In the beginning the first player puts in the first bowl some natural number of coins of his choice. Then the second player, knowing how many coins the first put, puts in the second bowl some natural number of coins of his choice. Then, starting with the first player, each player makes one of the three possible moves:
- Take any number of coins from the first bowl
- Take any number of coins from the second bowl
- Take the same number of coins from both bowls
Both players know how many coins lying in bowls at a time. The winner is the player, after which there will be no progress in the two bowls of coins.
The first player has put in the first bowl 100 coins. How many coins you need to put as the second player in the second bowl to win the game with the right playing of both players?
$(0,0)$ is a lost position.
$(0,x)$ and $(x,x)$, $x\ge1$, are won positions as we can move to $(0,0)$.
Therefore $(1,2)$ is lost.
Then $(1,x)$ and $(2,x)$, $x\ge 3$ are won (we can move to $(1,2)$ or equivalently $(2,1)$). Also, $(x,x+1)$, $x\ge 3$, are won.
In fact we have
Lemma 1. Let $d\ge0$ then there exists at most one $n$ such that $(n,n+d)$ is lost.
Proof. Assume $(n,n+d)$ and $(m,m+d)$ are lost positions with $0\le n<m$. As we can move from $(m,m+d)$ to $(n,n+d)$, we arrive at a contradiction. $\square$
Lemma 2. Let $n\ge0$ then there exists at most one $m$ such that $(n,m)$ is lost.
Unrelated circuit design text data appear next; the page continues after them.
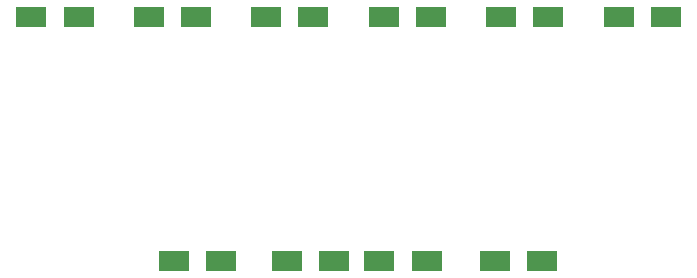
<source format=gbr>
%TF.GenerationSoftware,KiCad,Pcbnew,(6.0.1)*%
%TF.CreationDate,2023-01-17T21:15:05+08:00*%
%TF.ProjectId,TI99Joyadapter,54493939-4a6f-4796-9164-61707465722e,rev?*%
%TF.SameCoordinates,Original*%
%TF.FileFunction,Paste,Top*%
%TF.FilePolarity,Positive*%
%FSLAX46Y46*%
G04 Gerber Fmt 4.6, Leading zero omitted, Abs format (unit mm)*
G04 Created by KiCad (PCBNEW (6.0.1)) date 2023-01-17 21:15:05*
%MOMM*%
%LPD*%
G01*
G04 APERTURE LIST*
%ADD10R,2.500000X1.800000*%
G04 APERTURE END LIST*
D10*
%TO.C,D4*%
X159914285Y-63200000D03*
X155914285Y-63200000D03*
%TD*%
%TO.C,D10*%
X159400000Y-83800000D03*
X155400000Y-83800000D03*
%TD*%
%TO.C,D9*%
X136028571Y-63200000D03*
X140028571Y-63200000D03*
%TD*%
%TO.C,D2*%
X149971428Y-63200000D03*
X145971428Y-63200000D03*
%TD*%
%TO.C,D1*%
X128200000Y-83800000D03*
X132200000Y-83800000D03*
%TD*%
%TO.C,D7*%
X137800000Y-83800000D03*
X141800000Y-83800000D03*
%TD*%
%TO.C,D8*%
X149600000Y-83800000D03*
X145600000Y-83800000D03*
%TD*%
%TO.C,D6*%
X169857142Y-63200000D03*
X165857142Y-63200000D03*
%TD*%
%TO.C,D3*%
X116142857Y-63200000D03*
X120142857Y-63200000D03*
%TD*%
%TO.C,D5*%
X126085714Y-63200000D03*
X130085714Y-63200000D03*
%TD*%
M02*

</source>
Proof. Same argument. $\square$
An algorithm to list all lost positions is as follows: Assume we have found lost pairs $(a_0,b_0),\ldots, (a_{d-1},b_{d-1})$, where $b_k=a_k+k$. Let $a_d=\min\Bbb N_0\setminus\{a_0,b_0,\ldots, a_{d-1},b_{d-1}\}$ and $b_d=a_d+d$. I claim that $(a_d,b_d)$ is lost. Indeed, $(a_d,x)$ is won for $0\le x<a_d$ per lemma 2, but also for $a_d\le x<b_d$ per lemma 1; likewise, $(x,b_d)$ and $(x,x+d)$ are won for $0\le x<a_d$ per lemma 2.
We thus find: $$ (0,0),(1,2), (3,5), (4,7), (6,10), (8,13), (9,15), (11,18), (12,20), (14,23), (16,26), (17,28), (19,31), (21,34), (22,36), (24,39), (25,41), (27,44), (29,47), (30,49), (32,52), (33,54), (35,57), (37,60), (38,62), (40,65), (42,68), (43,70), (45,73), (46,75), (48,78), (50,81), (51,83), (53,86), (55,89), (56,91), (58,94), (59,96), (61,99), (63,102), (64,104), (66,107), (67,109), (69,112), (71,115), (72,117), (74,120), (76,123), (77,125), (79,128), (80,130), (82,133), (84,136), (85,138), (87,141), (88,143), (90,146), (92,149), (93,151), (95,154), (97,157), (98,159), (100,162),\ldots$$
So, the second player, who wants to present a lost position to the first player, must put 162 coins into the second bowl.